BEGIN Provided information

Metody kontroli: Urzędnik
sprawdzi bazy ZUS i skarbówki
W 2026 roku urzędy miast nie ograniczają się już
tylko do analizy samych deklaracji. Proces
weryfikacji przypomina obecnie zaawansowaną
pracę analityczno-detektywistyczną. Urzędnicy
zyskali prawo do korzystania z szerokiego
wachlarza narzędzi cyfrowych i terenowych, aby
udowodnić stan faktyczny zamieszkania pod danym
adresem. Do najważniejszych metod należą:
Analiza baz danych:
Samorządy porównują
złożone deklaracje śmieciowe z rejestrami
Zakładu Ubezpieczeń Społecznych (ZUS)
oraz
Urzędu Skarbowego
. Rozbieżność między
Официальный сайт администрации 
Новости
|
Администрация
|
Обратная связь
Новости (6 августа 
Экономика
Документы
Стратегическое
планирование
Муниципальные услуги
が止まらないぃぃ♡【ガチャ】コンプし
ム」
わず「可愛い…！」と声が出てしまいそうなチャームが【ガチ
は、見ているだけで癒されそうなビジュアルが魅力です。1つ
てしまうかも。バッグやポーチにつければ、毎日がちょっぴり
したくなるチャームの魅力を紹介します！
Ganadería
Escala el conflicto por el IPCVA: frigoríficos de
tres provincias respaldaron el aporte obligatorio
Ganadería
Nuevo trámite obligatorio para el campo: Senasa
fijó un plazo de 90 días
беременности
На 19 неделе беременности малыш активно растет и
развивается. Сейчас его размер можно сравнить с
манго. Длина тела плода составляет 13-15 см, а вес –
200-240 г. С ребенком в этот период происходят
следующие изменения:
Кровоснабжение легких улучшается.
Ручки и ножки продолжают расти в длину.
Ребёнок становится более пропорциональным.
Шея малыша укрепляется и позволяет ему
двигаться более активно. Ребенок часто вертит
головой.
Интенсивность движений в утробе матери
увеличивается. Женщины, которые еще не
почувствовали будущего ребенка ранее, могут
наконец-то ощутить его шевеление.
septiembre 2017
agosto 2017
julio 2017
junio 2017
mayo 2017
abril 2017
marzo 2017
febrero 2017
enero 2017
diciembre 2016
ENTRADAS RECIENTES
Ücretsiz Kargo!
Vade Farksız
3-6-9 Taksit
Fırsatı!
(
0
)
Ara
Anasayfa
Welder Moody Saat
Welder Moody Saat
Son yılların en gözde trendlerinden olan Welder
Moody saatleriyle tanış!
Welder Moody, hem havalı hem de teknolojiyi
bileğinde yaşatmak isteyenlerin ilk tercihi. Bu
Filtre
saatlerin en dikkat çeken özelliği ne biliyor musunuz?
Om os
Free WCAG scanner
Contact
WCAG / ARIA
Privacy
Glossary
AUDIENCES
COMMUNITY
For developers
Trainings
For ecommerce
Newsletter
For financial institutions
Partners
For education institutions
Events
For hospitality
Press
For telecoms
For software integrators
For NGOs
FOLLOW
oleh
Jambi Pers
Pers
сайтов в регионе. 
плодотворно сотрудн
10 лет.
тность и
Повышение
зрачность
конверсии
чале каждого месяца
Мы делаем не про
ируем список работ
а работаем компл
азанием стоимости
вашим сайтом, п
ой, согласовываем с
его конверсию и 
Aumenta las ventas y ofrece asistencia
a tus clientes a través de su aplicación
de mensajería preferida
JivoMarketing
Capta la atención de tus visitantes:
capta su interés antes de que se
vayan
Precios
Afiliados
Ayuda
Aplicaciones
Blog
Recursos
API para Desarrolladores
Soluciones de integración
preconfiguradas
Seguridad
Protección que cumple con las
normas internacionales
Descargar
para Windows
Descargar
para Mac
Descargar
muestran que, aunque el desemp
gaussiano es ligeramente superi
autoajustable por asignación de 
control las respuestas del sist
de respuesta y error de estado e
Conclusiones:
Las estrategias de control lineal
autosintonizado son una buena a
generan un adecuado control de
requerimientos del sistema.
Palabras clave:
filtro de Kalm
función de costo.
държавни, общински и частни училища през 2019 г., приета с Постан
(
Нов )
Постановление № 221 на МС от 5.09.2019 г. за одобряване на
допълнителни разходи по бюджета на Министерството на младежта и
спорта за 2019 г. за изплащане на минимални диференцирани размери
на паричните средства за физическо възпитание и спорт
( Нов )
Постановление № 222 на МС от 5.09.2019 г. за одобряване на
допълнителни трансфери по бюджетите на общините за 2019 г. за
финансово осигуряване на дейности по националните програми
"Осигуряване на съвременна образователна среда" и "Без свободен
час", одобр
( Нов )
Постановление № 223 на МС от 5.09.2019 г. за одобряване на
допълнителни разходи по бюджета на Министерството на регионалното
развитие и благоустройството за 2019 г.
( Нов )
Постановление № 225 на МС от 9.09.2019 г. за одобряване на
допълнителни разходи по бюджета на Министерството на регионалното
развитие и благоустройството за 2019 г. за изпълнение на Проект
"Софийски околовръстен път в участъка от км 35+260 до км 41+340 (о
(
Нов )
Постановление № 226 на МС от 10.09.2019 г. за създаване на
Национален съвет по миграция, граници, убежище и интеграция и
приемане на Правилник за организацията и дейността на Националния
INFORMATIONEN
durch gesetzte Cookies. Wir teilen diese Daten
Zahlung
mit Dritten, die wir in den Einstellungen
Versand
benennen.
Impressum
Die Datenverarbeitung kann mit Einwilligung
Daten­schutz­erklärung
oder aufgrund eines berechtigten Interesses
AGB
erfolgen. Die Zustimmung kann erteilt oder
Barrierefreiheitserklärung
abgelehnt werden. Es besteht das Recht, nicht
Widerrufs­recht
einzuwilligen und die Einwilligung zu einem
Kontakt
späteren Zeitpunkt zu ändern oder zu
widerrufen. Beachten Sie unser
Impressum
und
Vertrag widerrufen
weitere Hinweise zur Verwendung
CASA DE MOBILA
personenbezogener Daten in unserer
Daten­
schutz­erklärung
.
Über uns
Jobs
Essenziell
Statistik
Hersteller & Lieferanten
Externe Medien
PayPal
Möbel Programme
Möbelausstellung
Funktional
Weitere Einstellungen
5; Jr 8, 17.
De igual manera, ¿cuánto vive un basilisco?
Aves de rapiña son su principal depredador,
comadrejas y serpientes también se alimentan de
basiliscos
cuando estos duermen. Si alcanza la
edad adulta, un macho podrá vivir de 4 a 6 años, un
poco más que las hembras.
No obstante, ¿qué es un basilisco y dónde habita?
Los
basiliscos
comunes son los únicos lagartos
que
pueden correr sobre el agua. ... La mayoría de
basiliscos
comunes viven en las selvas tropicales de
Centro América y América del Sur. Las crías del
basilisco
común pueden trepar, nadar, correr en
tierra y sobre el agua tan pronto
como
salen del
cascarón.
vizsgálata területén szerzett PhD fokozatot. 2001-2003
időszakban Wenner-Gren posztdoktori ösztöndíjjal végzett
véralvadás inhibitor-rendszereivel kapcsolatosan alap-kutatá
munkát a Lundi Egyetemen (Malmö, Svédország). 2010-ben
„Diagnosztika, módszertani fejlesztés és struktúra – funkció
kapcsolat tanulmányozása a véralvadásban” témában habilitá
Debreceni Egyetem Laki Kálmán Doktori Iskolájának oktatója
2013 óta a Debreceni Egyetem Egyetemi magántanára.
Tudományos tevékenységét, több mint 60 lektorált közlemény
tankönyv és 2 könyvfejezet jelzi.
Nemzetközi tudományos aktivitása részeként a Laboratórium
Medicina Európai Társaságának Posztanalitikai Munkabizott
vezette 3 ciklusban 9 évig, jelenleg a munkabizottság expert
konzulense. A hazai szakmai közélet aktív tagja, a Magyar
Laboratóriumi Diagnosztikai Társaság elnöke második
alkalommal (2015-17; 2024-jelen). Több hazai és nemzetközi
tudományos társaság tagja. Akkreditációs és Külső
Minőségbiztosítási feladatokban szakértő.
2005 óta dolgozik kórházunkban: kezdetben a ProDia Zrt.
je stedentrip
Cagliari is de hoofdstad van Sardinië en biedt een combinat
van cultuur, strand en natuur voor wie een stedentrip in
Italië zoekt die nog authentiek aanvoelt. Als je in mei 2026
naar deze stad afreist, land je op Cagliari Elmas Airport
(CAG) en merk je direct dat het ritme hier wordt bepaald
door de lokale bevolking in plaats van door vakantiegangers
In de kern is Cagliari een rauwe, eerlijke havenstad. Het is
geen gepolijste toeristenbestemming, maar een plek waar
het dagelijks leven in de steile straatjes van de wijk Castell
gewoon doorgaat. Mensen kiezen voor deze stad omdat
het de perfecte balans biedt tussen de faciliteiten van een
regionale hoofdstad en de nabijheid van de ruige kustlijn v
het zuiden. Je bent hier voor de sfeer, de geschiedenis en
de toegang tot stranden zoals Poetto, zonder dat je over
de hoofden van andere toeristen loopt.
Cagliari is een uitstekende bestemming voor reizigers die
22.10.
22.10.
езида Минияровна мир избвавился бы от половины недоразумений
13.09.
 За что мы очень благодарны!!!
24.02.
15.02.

END Provided information

* **Task objective**
Begin at the first line of the records above and quote every line verbatim through the one that contains "złożone deklaracje śmieciowe z rejestrami".

* **Problem solution**
Metody kontroli: Urzędnik
sprawdzi bazy ZUS i skarbówki
W 2026 roku urzędy miast nie ograniczają się już
tylko do analizy samych deklaracji. Proces
weryfikacji przypomina obecnie zaawansowaną
pracę analityczno-detektywistyczną. Urzędnicy
zyskali prawo do korzystania z szerokiego
wachlarza narzędzi cyfrowych i terenowych, aby
udowodnić stan faktyczny zamieszkania pod danym
adresem. Do najważniejszych metod należą:
Analiza baz danych:
Samorządy porównują
złożone deklaracje śmieciowe z rejestrami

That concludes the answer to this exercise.